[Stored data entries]
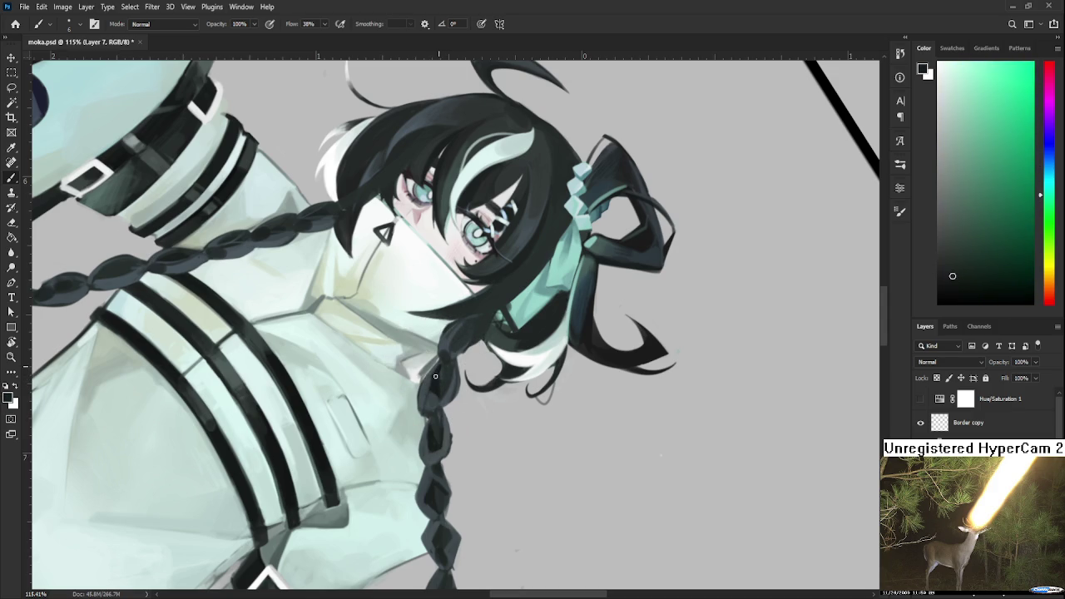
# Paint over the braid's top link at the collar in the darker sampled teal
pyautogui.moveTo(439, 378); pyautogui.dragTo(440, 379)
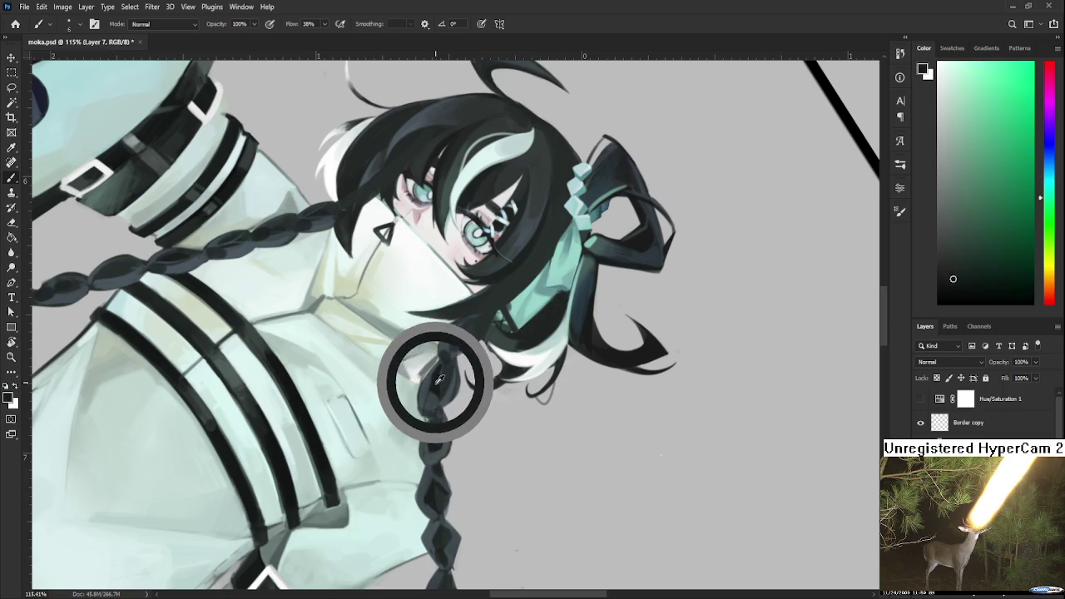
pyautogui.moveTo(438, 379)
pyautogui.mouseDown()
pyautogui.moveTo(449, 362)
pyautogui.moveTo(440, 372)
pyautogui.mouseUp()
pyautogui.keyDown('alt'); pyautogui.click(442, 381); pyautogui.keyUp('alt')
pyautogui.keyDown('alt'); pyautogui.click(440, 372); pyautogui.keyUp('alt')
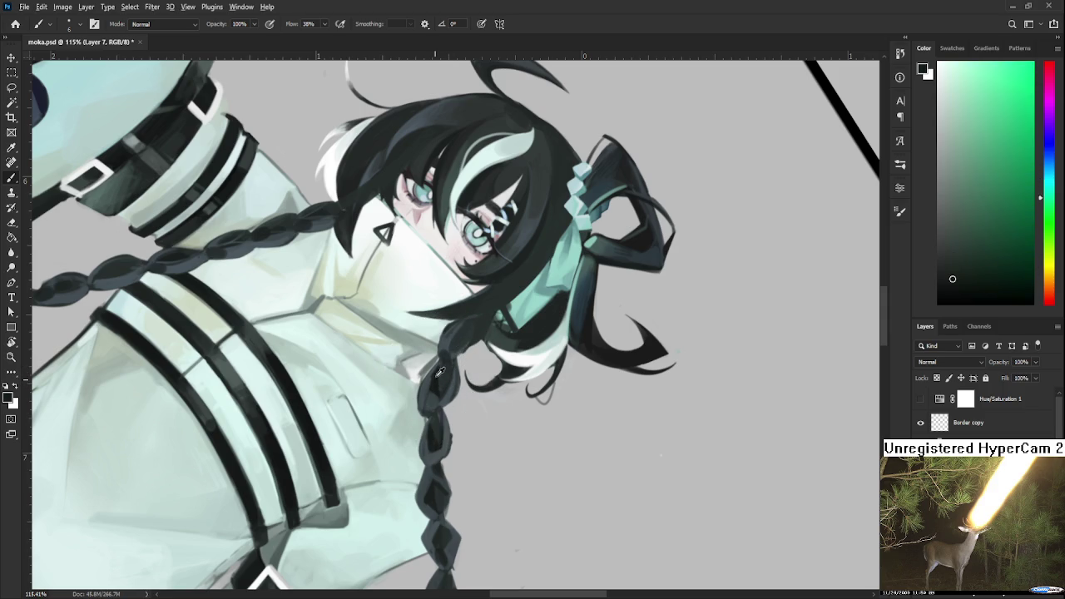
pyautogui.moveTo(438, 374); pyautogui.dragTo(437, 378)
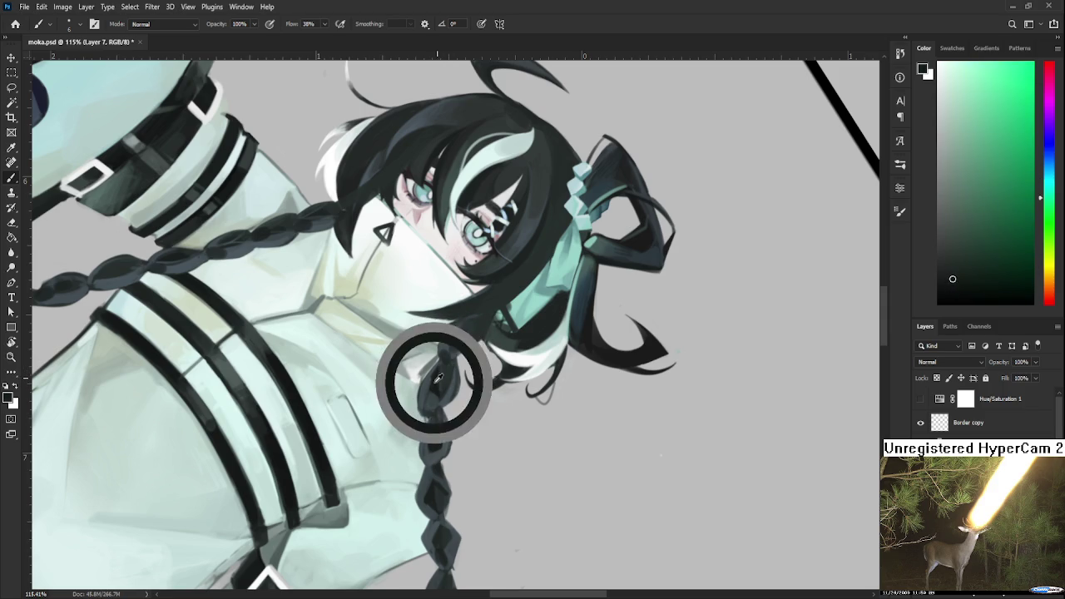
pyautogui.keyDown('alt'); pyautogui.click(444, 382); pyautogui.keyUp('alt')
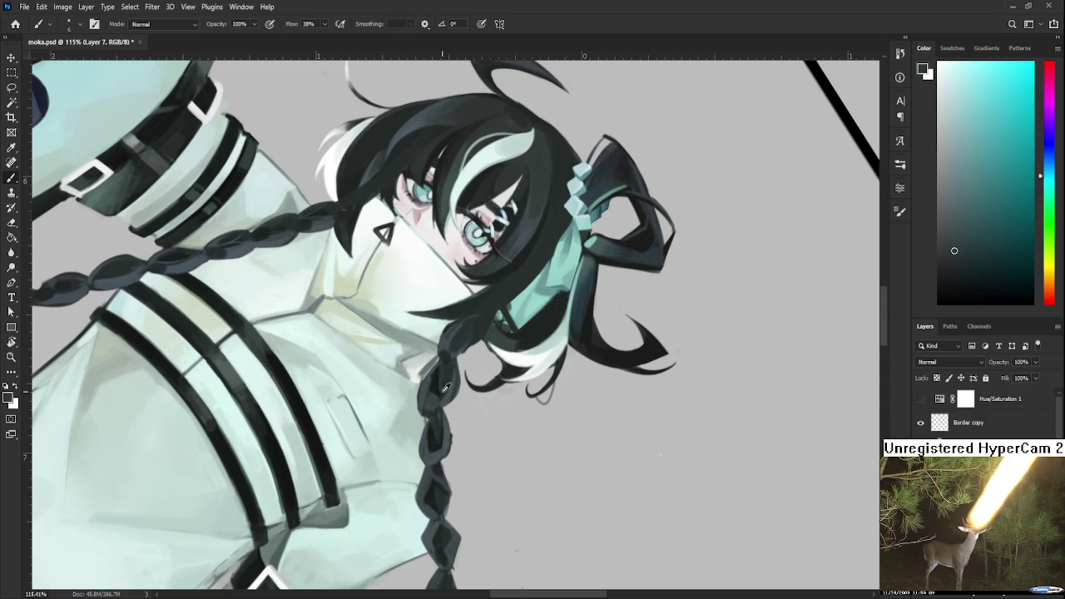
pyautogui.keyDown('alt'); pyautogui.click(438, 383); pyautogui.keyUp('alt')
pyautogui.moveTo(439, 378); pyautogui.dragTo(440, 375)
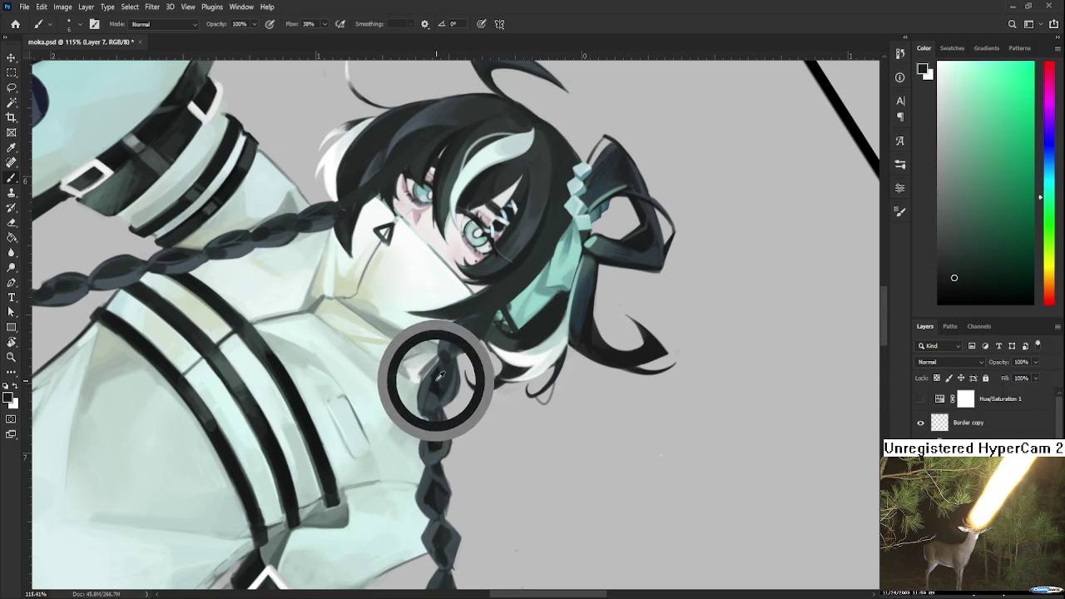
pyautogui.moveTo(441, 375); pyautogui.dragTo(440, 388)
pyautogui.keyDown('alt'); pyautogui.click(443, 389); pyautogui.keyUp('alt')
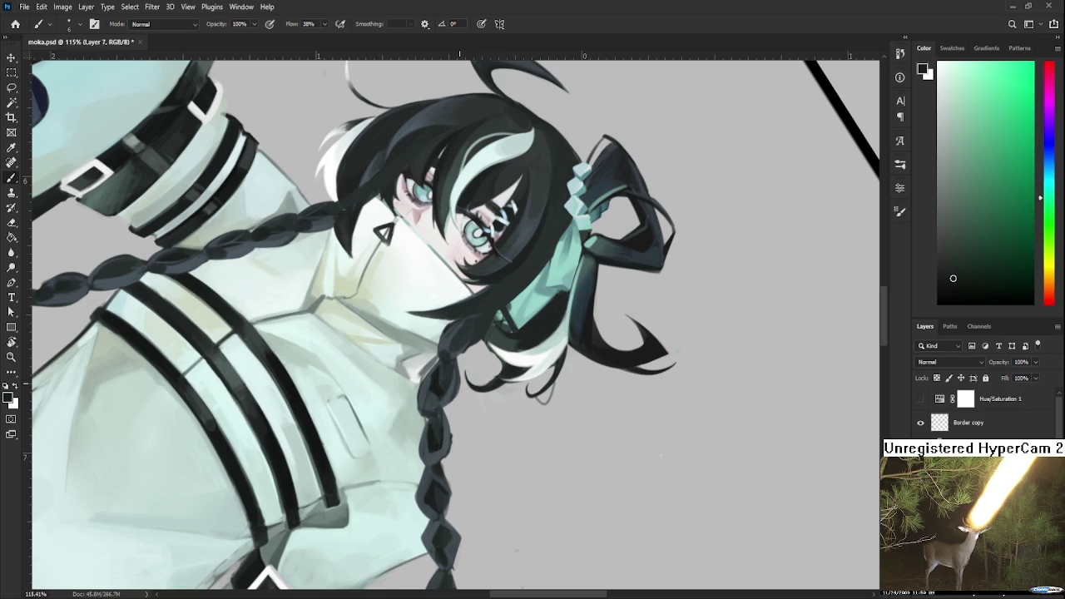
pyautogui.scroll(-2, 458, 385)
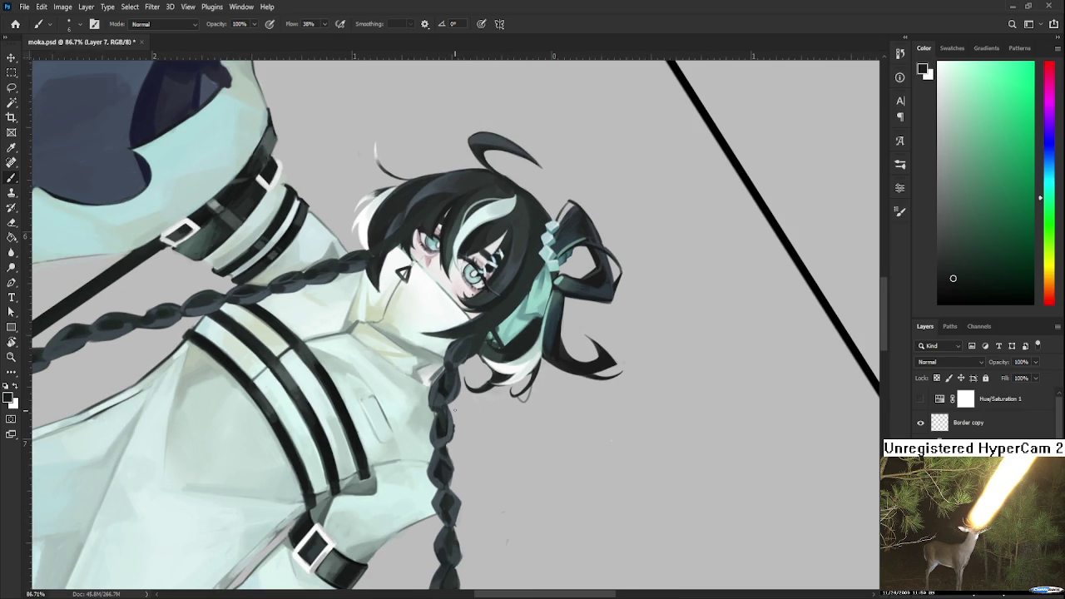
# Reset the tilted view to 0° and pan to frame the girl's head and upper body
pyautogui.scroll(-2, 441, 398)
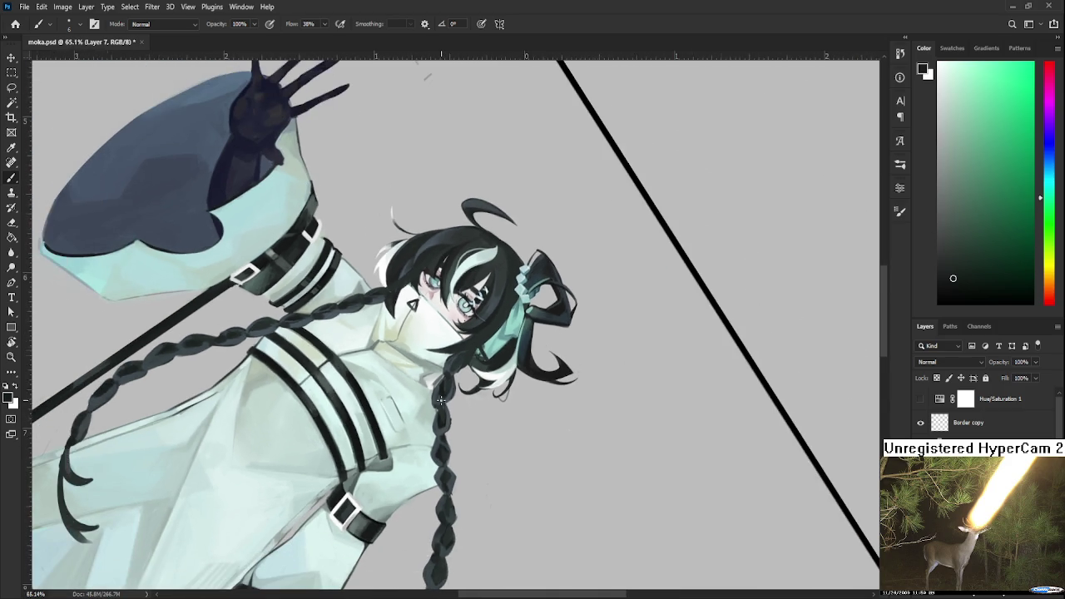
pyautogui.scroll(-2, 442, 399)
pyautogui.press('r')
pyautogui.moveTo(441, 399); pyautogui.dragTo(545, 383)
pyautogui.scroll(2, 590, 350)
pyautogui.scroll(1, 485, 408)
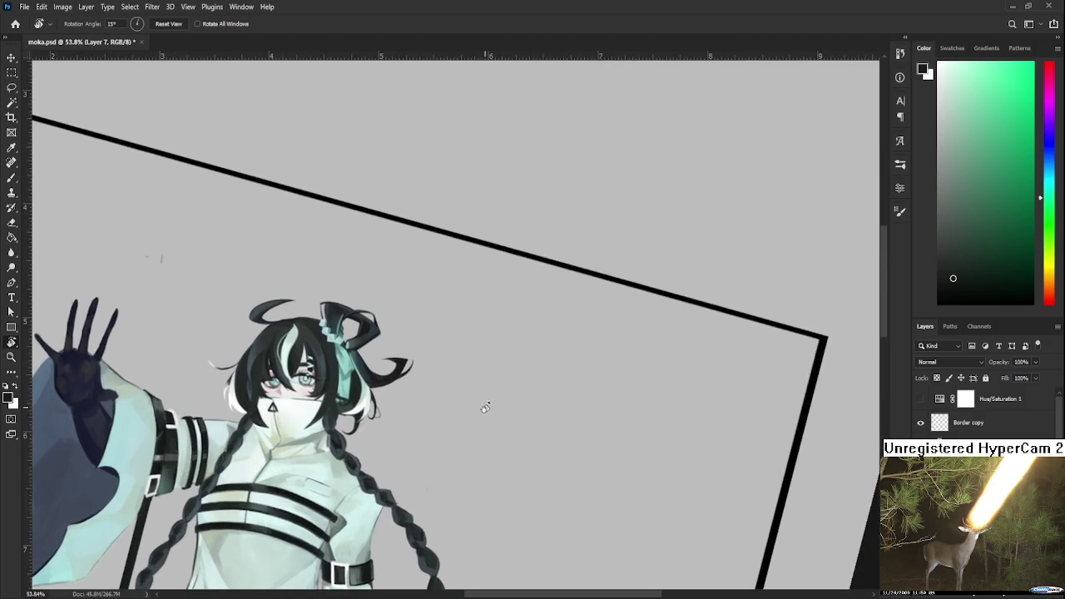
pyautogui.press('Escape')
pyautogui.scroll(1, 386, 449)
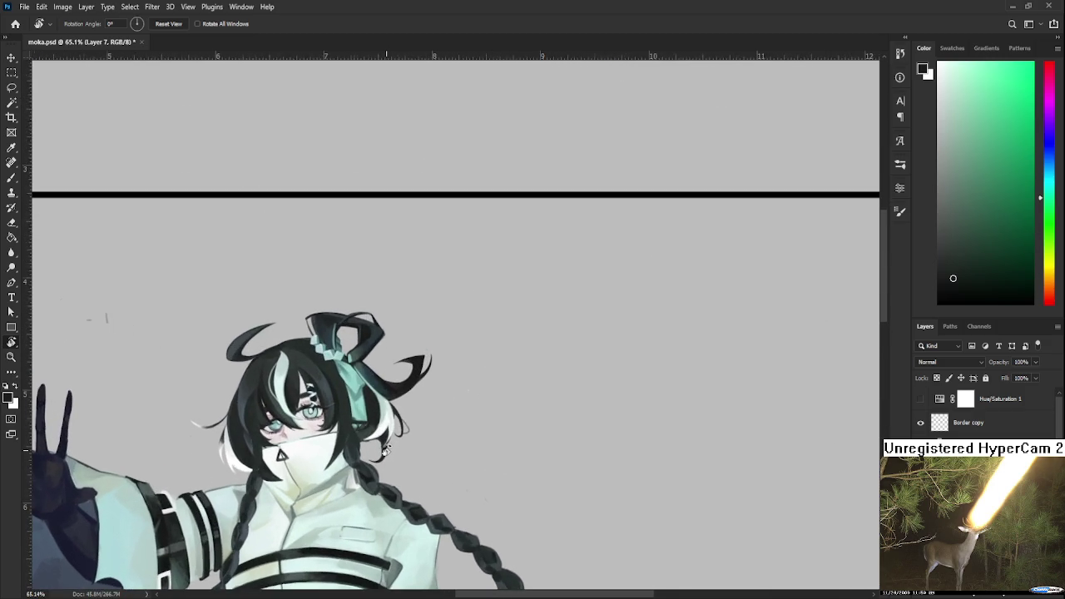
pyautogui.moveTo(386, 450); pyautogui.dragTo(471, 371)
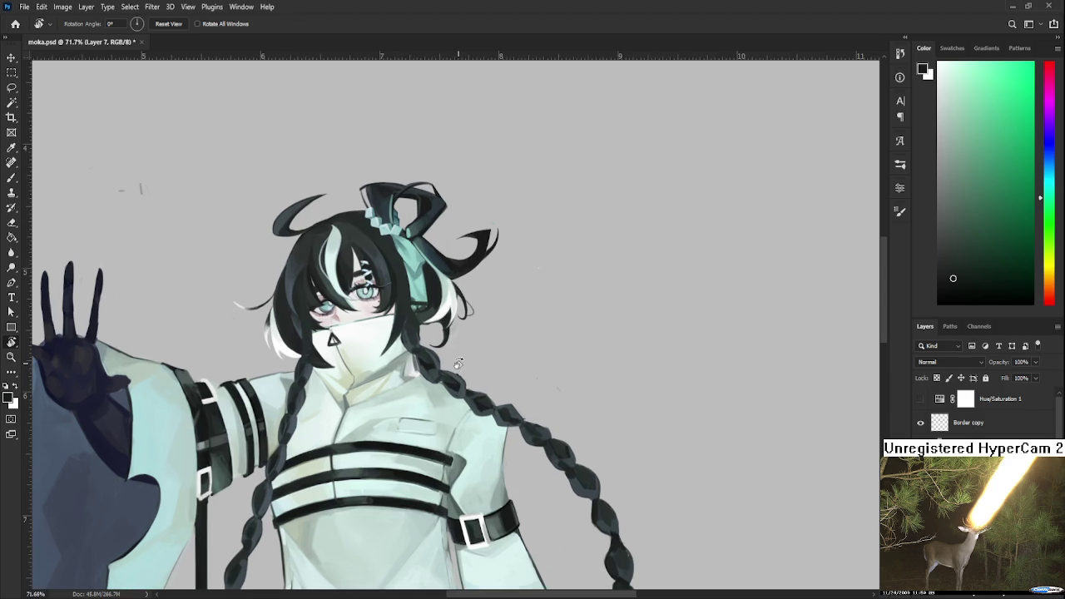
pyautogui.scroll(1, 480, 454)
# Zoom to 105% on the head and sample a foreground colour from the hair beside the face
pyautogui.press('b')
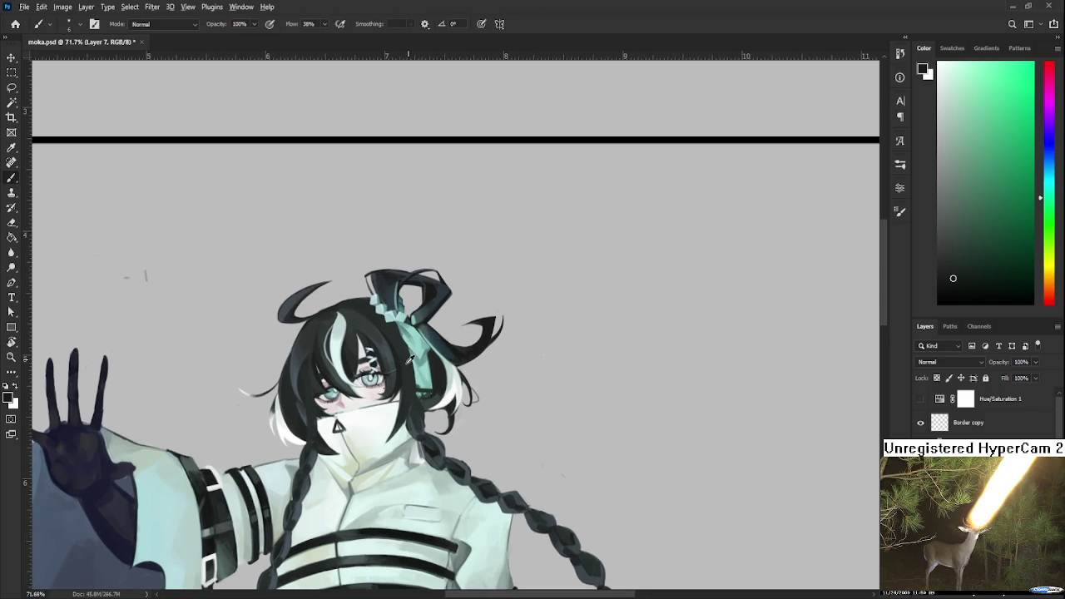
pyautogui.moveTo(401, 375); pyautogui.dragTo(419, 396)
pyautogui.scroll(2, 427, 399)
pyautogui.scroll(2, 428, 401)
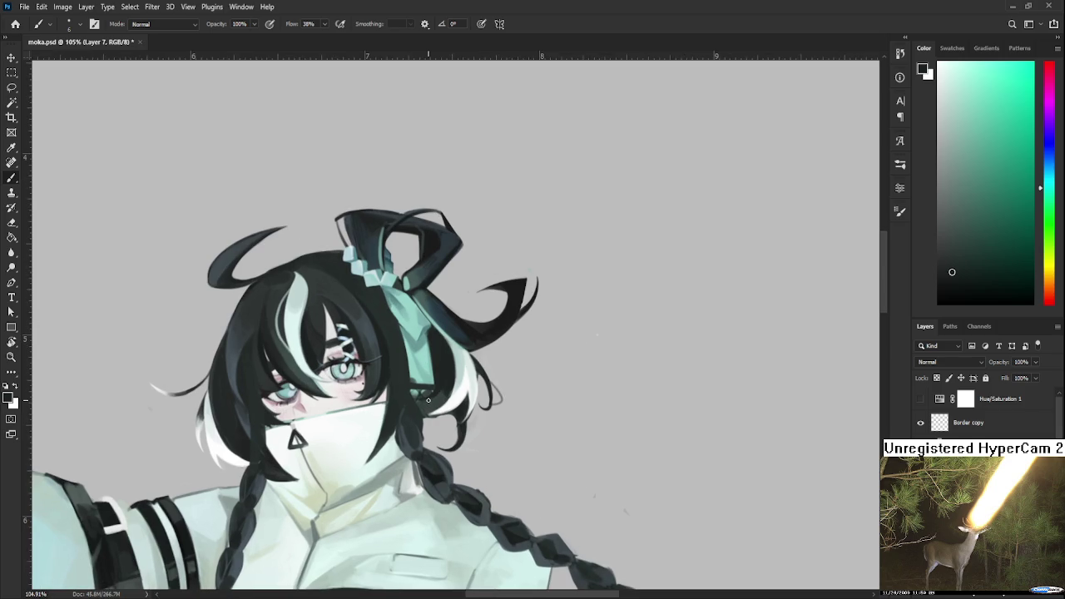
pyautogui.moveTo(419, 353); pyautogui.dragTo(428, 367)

#### [WHAT NEEDS TO BE DONE]
Leave out the pictures and copy exactly the lines from the one with "pyautogui.scroll(-2, 441, 398)" through the last line of the records above.

#### [ANSWER BELOW]
pyautogui.scroll(-2, 441, 398)
pyautogui.scroll(-2, 442, 399)
pyautogui.press('r')
pyautogui.moveTo(441, 399); pyautogui.dragTo(545, 383)
pyautogui.scroll(2, 590, 350)
pyautogui.scroll(1, 485, 408)
pyautogui.press('Escape')
pyautogui.scroll(1, 386, 449)
pyautogui.moveTo(386, 450); pyautogui.dragTo(471, 371)
pyautogui.scroll(1, 480, 454)
# Zoom to 105% on the head and sample a foreground colour from the hair beside the face
pyautogui.press('b')
pyautogui.moveTo(401, 375); pyautogui.dragTo(419, 396)
pyautogui.scroll(2, 427, 399)
pyautogui.scroll(2, 428, 401)
pyautogui.moveTo(419, 353); pyautogui.dragTo(428, 367)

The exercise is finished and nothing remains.